Agências bancárias quebram ou não financeiramente?

 

Na Folha On-line, tendo como fonte: www.folha.com.br, no Vol, lemos a matéria assim intitulada: ?Bancos batem recorde de rentabilidade?, numa Publicidade NEY HAYASHI DA CRUZ, da Folha de S.Paulo, em Brasília, 12/03/2007 - 10h40.

Relata a matéria: A queda dos juros ocorrida nos últimos meses não impediu os bancos de baterem recorde de rentabilidade pelo segundo ano consecutivo. Em 2006, os ganhos alcançados pelas 104 instituições financeiras que atuam no Brasil somaram R$ 33,4 bilhões, o que representa um retorno de 22,9% sobre o patrimônio líquido do setor.

A rentabilidade é um relevante dado sobre o potencial de retorno de uma instituição. O índice mostra o quanto o banco consegue lucrar em relação ao seu patrimônio.
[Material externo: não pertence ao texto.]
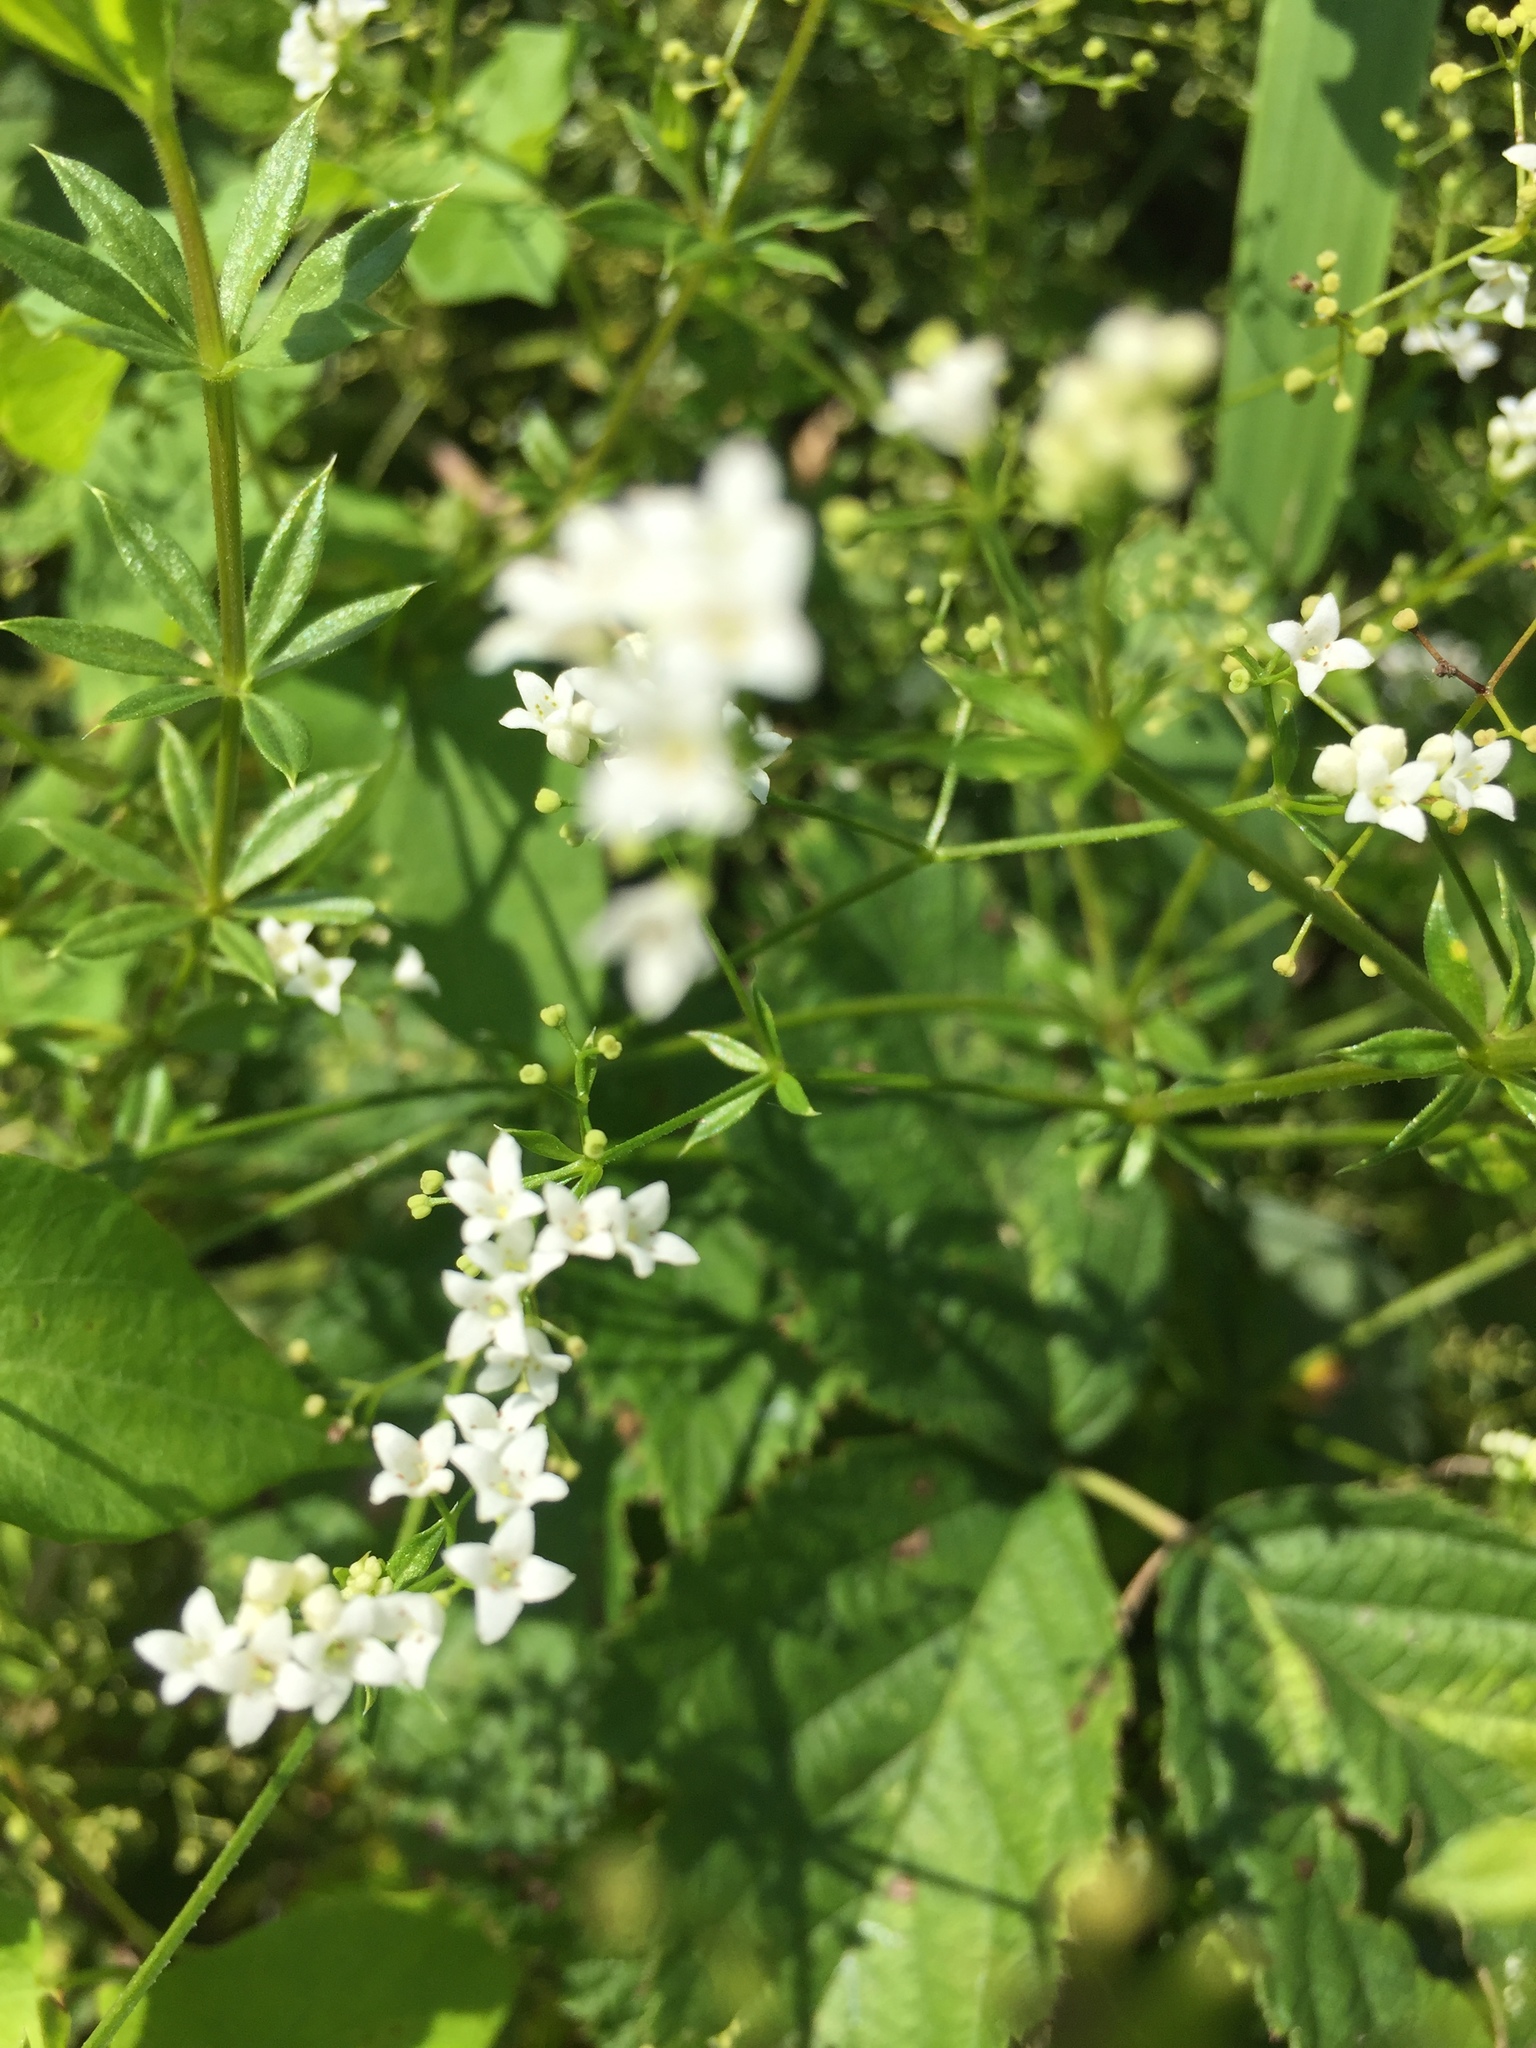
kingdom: Plantae
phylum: Tracheophyta
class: Magnoliopsida
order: Gentianales
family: Rubiaceae
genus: Galium
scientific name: Galium rivale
Os números estão nos balanços que os bancos enviaram ao Banco Central no início deste ano. Segundo esses documentos, o lucro total dos bancos havia sido de R$ 28,3 bilhões em 2005, o que correspondia a uma rentabilidade de 22,6%.

O levantamento considera apenas os resultados obtidos pelas instituições financeiras propriamente ditas. Negócios como cartões de crédito, seguros, previdência privada e consórcios não são incluídos.

 

Sinceramente, não existe essa de bancos quebrados, pois numa instituição bancária se trabalha com lucro e jamais no vermelho.

Se no passado teve instituição bancária que enfrentou dificuldades financeiras, hoje podem comemorar lucro fácil.

Não tem como banco dar prejuízo, pois nada fazem de graça, conseqüentemente uma Caderneta de Poupança rende mínima coisa, porém, o empréstimo de misero real acaba super valorizado em favor da instituição bancária.

A onda do Tesouro Nacional, viabilizando milhões de reais no socorro a bancos, justificando recuperar e para que volte a dar lucro, essa iniciativa não é um bom exemplo para o povo brasileiro, que trabalha muito e vê o dinheiro desaparecer de suas mãos.

O Governo Federal deve socorrer o povo oprimido e sofredor, e não os bancos que é o verdadeiro local de conseguir cifras com facilidade.

De uma vez por todas, o governo federal deveria dar importância à classe operária e deixar de promover a reestruturação das instituições financeiras controladas pelo Tesouro, o que virou rotina a cada ano que passa.

Psiu! Se é preciso ajudar os bancos a voltarem a operar no azul, o que dizer então da situação do operário nacional?